4. Comics. Comics are an effective way of making complex documents more accessible, especially for people with low literacy levels or those who aren’t fluent in the language of the document. Comic-style documents have been used to convey medical and technical information and even contracts! Legally-binding employment contracts in comic form were developed by South African lawyer Robert de Rooy in 2014. 
However, unless you’re a visual artist yourself, to create comic-style documents, you’ll likely need to work with an illustrator. And be prepared for a lot of decisions—about the style, the interplay between the text and the drawings, the storyline and its turning points, and, above all, about the characters, including their age, gender, physical characteristics, whether they are human or animal and realistic or stylized.  
5. Video. It’s probably stating the obvious to say that video is a highly engaging medium. Research shows that audiences process information faster by watching than they do by reading. And the retention rate is higher. Moreover, putting a human face on a corporate message helps foster trust and human connection. For this reason, more and more companies are using video for internal communications, to inform, train, and provide updates. But you can certainly use video for external communications too. 
Videos can take a variety of forms: talking heads, whiteboard, animation. With a small investment in a ring light, a microphone and editing software, you can make simple videos yourself. For more elaborate productions, you should hire a professional video team.  
So, with all these options at your disposal, how do you decide whether to use a photo, a chart, an infographic, a video or something else? 
As always, I recommend you start with the definition of “plain language”:
A communication is in plain language if its working, structure, and design are so clear that the intended audience can easily find what they need, understand what they find, and use that information. 
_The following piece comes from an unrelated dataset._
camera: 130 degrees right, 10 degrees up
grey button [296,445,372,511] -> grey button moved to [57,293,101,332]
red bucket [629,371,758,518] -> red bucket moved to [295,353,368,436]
With this definition in mind, ask yourself three questions: 
1. Who is my audience? What do I know about them? Are they fellow subject matter experts or members of the general public? What communication style will they respond to best? What level of detail and technicality is appropriate? 
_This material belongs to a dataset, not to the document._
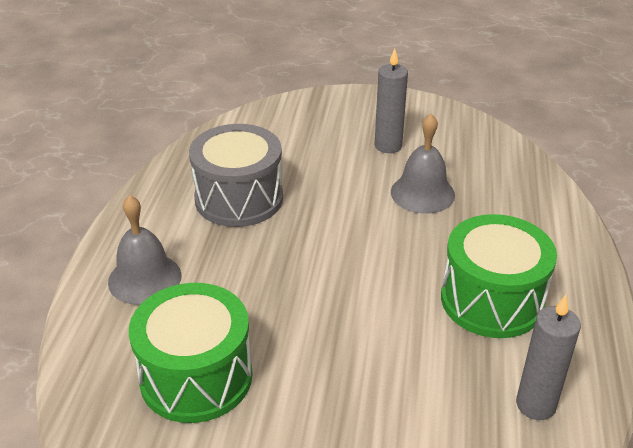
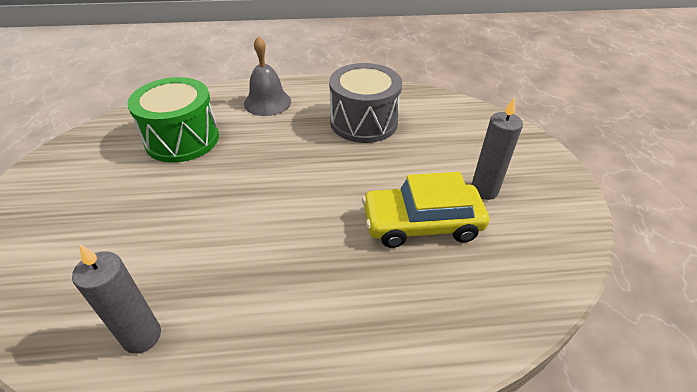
camera: 75 degrees right, 5 degrees up
grey bell [391,114,455,214] -> yellow car [362,172,489,248]
green drum [441,214,557,338] -> none

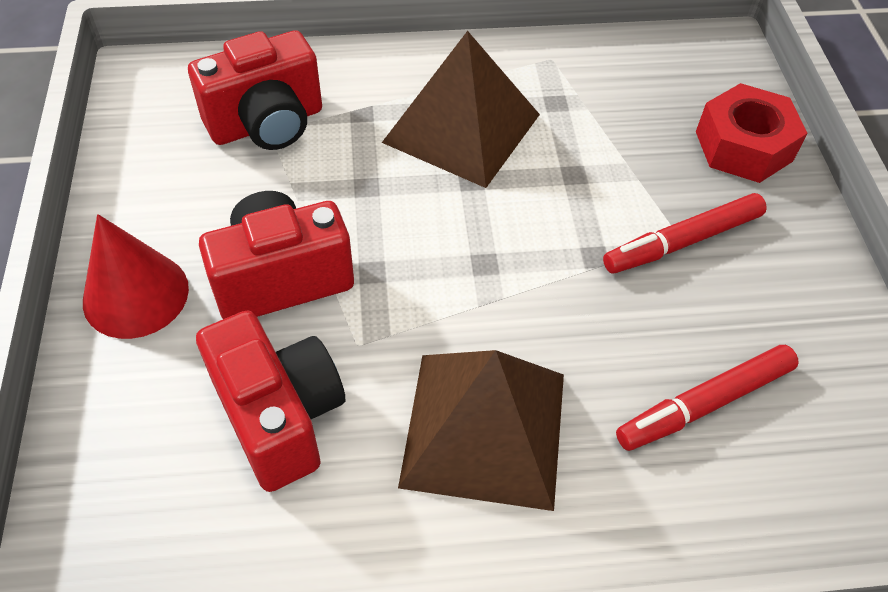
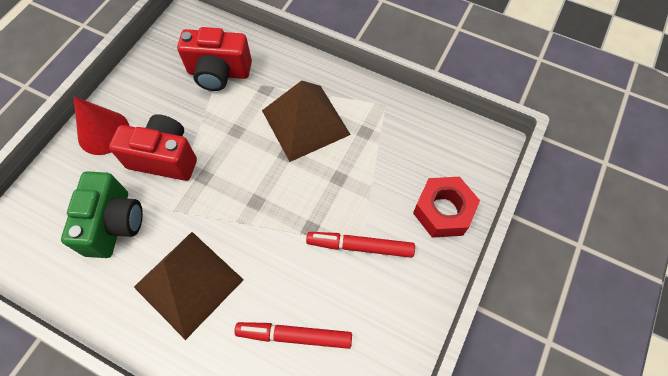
camera: 35 degrees right, 10 degrees up
red camera [196,311,345,492] -> green camera [61,171,143,258]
2. What is my purpose? Am I asking or telling? Am I seeking approval or permission, or am I sharing results and information? 
3. What is my goal? What am I trying to accomplish? What do I want my audience to do after reading, watching or listening to my message? 
As you can see, effective communication is not merely a matter of dashing off some text and adding a pretty picture. Au contraire. It’s nuanced and multi-layered. 
But if you take a systematic approach, that is, if you carefully consider your audience and your aims, you should find the whole process much easier. You’ll make the right decisions—or at least better ones—about how to present your brilliant ideas, and for that, your audience will thank you.  
And in case you’re wondering, I never did manage to catch Lucille. Most days she was a blur of arms and legs diagonally striding along the track, 100 meters ahead of me. But that’s OK. It certainly gives me something to strive for on my next trip to Whitehorse. To paraphrase Browning, “Ah, but a woman’s reach should exceed her grasp, or what’s a heaven for?” 

Remember this: 
When crafting communications, always start by identifying your audience, your purpose and your goal. To boost engagement and effectiveness, consider augmenting your copy with visual elements such as images, tables, graphs, charts, infographics, comics or video.